**Work to complete:** Output the lines of the material below verbatim, starting at the line that contains "the white plate" and ending at the line that contains "[71, 43, 443, 322]", with both of those lines included and no other lines.

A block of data
::::
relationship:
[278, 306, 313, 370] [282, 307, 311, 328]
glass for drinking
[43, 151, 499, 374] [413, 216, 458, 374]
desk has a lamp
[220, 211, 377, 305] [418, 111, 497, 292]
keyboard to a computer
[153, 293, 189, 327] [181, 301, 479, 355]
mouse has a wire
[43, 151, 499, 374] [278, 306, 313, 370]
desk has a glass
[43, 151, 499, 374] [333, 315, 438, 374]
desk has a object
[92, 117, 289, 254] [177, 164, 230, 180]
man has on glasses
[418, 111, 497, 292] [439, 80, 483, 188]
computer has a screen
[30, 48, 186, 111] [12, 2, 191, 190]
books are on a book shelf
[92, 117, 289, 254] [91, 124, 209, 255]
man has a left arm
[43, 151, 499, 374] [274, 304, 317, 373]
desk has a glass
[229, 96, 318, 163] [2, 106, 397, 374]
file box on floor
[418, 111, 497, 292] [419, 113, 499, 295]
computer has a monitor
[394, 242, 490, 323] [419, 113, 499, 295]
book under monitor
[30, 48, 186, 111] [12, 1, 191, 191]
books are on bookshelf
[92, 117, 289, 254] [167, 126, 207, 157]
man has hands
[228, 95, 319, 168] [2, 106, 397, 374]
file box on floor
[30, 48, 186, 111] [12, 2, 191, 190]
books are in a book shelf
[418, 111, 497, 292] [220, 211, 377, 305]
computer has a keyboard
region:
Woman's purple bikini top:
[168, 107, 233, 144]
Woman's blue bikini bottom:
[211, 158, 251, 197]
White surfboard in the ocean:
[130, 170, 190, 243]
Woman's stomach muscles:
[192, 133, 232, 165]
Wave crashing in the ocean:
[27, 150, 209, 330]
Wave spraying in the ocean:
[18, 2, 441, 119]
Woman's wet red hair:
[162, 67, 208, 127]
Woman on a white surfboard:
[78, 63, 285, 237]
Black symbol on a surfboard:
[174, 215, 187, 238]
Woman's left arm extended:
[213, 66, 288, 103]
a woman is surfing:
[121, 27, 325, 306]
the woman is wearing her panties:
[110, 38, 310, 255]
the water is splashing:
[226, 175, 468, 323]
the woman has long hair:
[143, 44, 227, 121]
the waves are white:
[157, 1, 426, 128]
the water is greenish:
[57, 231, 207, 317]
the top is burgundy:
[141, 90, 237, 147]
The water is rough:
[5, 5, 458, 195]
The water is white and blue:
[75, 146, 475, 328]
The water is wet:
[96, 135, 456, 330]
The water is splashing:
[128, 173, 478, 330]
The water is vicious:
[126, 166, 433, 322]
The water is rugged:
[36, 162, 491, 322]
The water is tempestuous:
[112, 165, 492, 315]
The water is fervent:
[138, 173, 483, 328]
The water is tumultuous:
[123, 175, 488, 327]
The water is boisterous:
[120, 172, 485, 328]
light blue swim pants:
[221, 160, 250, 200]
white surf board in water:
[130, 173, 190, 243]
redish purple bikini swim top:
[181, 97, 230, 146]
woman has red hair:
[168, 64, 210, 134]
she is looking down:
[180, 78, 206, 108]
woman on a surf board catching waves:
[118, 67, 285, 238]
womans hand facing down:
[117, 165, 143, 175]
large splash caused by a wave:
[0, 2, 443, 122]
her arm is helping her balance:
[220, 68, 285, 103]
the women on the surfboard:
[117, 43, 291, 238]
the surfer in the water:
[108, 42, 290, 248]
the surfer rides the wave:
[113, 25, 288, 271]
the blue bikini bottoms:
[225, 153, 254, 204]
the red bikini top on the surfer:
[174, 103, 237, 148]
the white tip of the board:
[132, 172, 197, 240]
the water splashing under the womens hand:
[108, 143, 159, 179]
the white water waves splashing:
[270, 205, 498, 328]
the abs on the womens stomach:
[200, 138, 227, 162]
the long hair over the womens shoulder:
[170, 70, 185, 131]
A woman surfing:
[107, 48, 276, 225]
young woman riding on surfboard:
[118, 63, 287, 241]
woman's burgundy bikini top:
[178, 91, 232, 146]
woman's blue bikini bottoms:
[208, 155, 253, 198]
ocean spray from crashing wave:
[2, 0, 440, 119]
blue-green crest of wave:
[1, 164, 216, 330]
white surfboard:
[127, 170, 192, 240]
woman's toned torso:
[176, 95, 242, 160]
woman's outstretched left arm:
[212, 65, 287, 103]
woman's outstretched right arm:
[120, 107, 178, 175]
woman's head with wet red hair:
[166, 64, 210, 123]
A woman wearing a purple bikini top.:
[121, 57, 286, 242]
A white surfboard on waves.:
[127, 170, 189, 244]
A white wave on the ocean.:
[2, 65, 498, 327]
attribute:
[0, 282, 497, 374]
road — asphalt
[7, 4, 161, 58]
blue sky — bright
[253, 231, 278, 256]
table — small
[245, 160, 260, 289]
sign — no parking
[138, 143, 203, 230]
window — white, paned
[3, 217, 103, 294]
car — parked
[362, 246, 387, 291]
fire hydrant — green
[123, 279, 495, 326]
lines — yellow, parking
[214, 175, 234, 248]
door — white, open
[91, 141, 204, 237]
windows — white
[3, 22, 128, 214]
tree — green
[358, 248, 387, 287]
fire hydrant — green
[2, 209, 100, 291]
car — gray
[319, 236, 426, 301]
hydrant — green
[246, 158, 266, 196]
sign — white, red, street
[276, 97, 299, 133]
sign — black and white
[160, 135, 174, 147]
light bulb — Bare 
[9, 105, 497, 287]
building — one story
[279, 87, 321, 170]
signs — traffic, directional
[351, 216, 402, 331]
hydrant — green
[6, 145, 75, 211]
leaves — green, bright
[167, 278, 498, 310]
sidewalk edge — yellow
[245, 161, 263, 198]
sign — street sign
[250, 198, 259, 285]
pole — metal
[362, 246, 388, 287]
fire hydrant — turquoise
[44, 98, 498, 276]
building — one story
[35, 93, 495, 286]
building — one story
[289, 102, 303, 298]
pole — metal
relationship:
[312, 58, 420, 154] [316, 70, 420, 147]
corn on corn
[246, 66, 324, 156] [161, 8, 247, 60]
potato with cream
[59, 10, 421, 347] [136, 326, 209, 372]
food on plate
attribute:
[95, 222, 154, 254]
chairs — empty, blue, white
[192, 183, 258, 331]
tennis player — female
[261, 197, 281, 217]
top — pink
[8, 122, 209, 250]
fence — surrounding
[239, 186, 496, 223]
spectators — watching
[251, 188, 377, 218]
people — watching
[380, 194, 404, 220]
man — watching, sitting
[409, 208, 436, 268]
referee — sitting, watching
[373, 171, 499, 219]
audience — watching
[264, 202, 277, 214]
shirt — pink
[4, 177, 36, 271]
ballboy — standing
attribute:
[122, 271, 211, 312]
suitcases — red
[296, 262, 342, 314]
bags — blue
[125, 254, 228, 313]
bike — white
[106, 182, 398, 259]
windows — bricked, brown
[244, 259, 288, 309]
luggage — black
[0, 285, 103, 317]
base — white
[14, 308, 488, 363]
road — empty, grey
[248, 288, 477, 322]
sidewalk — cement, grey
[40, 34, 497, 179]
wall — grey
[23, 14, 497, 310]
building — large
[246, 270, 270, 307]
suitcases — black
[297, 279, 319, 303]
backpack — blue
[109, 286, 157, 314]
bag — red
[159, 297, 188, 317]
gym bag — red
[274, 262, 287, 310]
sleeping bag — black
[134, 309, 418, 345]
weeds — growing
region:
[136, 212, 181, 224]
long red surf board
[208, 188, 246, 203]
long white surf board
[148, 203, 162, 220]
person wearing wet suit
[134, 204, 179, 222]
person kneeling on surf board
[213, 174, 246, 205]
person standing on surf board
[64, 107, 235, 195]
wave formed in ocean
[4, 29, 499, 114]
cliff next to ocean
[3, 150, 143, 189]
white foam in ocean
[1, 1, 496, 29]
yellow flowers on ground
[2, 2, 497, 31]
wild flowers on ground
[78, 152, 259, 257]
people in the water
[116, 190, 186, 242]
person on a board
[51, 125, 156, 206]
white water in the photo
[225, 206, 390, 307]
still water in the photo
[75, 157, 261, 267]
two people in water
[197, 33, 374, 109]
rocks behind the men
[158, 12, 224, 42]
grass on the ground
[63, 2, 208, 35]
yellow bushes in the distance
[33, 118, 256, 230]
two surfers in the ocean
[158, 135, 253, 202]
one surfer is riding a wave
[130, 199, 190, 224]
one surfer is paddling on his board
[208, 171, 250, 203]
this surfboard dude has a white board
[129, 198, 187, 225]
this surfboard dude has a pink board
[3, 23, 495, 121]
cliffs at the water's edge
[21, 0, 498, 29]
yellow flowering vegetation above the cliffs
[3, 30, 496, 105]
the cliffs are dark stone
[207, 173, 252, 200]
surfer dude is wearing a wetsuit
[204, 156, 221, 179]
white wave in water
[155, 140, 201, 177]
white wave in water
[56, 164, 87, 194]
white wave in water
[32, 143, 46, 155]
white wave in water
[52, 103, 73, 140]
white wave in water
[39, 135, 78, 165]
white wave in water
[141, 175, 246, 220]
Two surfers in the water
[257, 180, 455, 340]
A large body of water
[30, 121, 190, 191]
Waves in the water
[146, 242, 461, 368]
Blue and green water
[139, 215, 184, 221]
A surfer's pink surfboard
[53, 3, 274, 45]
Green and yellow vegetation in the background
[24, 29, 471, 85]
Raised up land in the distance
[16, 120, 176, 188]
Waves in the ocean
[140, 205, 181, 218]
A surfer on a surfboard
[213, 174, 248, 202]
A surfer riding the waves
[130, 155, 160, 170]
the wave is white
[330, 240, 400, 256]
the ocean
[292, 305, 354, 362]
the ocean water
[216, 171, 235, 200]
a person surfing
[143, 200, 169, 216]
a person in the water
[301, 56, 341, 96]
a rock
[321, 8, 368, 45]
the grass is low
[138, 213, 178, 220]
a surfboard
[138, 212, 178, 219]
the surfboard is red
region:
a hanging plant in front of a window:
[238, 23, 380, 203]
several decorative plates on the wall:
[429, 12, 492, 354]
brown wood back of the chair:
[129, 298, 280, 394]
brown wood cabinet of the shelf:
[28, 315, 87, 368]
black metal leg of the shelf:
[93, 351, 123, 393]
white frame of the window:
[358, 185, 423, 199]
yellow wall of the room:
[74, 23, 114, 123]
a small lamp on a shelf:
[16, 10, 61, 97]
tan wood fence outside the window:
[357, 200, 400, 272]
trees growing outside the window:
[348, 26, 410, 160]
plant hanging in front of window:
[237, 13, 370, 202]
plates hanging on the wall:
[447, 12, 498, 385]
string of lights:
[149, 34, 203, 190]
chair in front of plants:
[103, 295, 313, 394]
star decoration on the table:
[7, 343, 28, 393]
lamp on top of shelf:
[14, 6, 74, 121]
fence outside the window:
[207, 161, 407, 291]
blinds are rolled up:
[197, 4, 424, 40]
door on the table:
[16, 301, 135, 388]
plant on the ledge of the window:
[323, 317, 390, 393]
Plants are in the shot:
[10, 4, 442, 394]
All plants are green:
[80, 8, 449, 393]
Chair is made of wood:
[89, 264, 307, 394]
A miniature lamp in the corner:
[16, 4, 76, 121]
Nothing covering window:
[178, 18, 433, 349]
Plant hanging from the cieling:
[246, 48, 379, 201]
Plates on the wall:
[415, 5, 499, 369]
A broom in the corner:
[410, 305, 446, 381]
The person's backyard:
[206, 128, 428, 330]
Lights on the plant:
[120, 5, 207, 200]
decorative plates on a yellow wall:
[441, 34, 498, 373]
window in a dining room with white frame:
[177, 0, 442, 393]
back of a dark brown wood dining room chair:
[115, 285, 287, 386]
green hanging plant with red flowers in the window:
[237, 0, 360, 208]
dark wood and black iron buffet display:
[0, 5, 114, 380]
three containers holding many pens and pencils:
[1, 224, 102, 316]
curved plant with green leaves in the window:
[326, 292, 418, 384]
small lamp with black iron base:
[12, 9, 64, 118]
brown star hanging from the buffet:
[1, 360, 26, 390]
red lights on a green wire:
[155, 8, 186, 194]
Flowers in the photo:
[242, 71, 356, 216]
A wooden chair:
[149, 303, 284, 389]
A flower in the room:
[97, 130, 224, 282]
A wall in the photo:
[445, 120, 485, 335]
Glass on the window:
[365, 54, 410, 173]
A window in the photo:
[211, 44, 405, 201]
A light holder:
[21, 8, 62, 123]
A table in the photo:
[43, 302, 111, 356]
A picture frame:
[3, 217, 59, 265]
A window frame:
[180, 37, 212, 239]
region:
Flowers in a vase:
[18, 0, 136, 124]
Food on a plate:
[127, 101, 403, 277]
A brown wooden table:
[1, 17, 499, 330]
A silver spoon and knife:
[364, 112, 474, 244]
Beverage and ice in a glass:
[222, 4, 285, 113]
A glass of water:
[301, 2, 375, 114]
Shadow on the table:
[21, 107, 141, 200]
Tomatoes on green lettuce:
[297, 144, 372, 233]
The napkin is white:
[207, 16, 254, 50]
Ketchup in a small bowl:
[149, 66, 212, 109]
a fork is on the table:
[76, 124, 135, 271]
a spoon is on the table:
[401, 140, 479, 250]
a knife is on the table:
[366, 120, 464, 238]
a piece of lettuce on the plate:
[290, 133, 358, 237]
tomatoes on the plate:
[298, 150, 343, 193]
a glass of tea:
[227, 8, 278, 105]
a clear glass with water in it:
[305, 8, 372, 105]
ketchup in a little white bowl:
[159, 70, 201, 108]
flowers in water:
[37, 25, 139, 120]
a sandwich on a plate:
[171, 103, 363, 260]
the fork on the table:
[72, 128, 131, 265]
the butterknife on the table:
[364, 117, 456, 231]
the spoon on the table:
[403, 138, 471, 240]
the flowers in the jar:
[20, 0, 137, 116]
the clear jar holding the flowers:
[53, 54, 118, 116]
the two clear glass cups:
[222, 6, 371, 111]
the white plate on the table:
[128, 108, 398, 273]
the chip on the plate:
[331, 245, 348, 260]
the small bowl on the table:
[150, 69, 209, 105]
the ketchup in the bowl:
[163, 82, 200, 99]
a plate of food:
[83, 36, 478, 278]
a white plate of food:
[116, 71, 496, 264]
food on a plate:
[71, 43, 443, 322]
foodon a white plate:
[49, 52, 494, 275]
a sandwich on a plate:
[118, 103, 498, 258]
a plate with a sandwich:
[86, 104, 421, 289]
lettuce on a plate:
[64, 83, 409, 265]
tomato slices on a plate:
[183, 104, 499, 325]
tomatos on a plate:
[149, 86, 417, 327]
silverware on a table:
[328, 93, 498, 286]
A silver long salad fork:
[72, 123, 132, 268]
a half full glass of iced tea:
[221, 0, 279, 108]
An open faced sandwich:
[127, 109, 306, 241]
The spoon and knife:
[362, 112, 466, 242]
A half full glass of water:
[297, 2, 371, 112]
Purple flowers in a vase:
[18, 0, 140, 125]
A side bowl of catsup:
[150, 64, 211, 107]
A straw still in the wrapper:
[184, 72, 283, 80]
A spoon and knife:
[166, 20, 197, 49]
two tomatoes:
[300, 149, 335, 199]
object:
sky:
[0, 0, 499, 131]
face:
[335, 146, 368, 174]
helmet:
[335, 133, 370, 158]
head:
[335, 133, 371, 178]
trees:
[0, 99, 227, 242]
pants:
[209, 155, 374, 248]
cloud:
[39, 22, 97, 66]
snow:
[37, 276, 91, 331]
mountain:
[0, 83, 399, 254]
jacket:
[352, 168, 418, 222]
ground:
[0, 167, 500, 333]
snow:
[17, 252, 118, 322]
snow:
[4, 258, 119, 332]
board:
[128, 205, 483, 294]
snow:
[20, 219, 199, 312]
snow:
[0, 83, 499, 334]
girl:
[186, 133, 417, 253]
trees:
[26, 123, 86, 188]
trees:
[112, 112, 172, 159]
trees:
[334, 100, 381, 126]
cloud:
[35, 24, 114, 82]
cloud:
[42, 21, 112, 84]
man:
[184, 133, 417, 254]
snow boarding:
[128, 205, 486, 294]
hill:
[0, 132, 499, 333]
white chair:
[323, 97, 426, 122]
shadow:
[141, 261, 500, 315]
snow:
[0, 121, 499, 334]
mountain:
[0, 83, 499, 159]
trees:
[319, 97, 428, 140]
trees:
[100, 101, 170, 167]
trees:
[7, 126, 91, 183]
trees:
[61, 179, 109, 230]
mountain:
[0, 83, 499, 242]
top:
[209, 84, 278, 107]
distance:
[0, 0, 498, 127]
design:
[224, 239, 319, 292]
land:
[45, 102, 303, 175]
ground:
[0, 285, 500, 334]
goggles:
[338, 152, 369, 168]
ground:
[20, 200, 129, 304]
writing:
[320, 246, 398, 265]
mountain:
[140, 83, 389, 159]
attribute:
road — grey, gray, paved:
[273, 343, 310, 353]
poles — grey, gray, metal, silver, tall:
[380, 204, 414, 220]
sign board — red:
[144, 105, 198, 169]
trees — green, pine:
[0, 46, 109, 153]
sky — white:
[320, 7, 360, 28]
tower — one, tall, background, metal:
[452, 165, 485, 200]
::::
**Reply:**
the white plate on the table:
[128, 108, 398, 273]
the chip on the plate:
[331, 245, 348, 260]
the small bowl on the table:
[150, 69, 209, 105]
the ketchup in the bowl:
[163, 82, 200, 99]
a plate of food:
[83, 36, 478, 278]
a white plate of food:
[116, 71, 496, 264]
food on a plate:
[71, 43, 443, 322]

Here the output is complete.